Doctors will follow your progress in fighting CML through repeat blood tests. Some of these tests will be familiar, like the ones you are probably familiar with from routine physical exams. But some of the tests important in tracking CML are very specialized.
One set of those tests are used to look specifically for the abnormal white blood cells that occur in CML. There are three basic types of these tests: a cytogenetic test; a florescence in situ hybridization test, which we call FISH; and something called a polymerase chain reaction test, or PCR test. Doctors sometimes refer to it as a molecular test.
In cytogenetic testing, the technicians will prepare a sample of twenty white blood cells at a particular stage of their life cycle in which chromosomes are visible under a microscope. The technicians then count how many of those twenty cells show a chromosomal abnormality that characterizes CML.

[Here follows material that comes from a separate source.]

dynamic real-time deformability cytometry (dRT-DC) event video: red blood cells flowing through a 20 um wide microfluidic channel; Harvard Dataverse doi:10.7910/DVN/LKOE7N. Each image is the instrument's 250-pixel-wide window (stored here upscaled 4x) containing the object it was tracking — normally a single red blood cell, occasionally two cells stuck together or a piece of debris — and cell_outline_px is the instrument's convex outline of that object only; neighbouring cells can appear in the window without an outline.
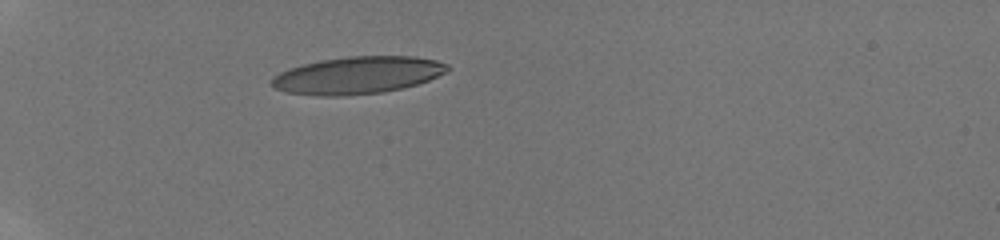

The FISH test is more sensitive. It can detect much more subtle indicators. Instead of looking at just 20 cells, with this test, the lab samples hundreds or thousands of cells for the CML abnormality. The FISH test results are usually a sentence that describes the results, like "Number of cells analyzed 500. Percent of normal cells 2.5 percent. Percent of clonally abnormal cells 97.5 percent." So the number you'd enter here is "2.5 percent."
The most sensitive test for CML is the PCR test, which looks for the abnormal gene that causes CML. It can spot one abnormal CML cell among a million normal white blood cells. Doctors hope that following treatment, this sensitive test finds no abnormal white blood cells. That's leads to a lab report of "negative."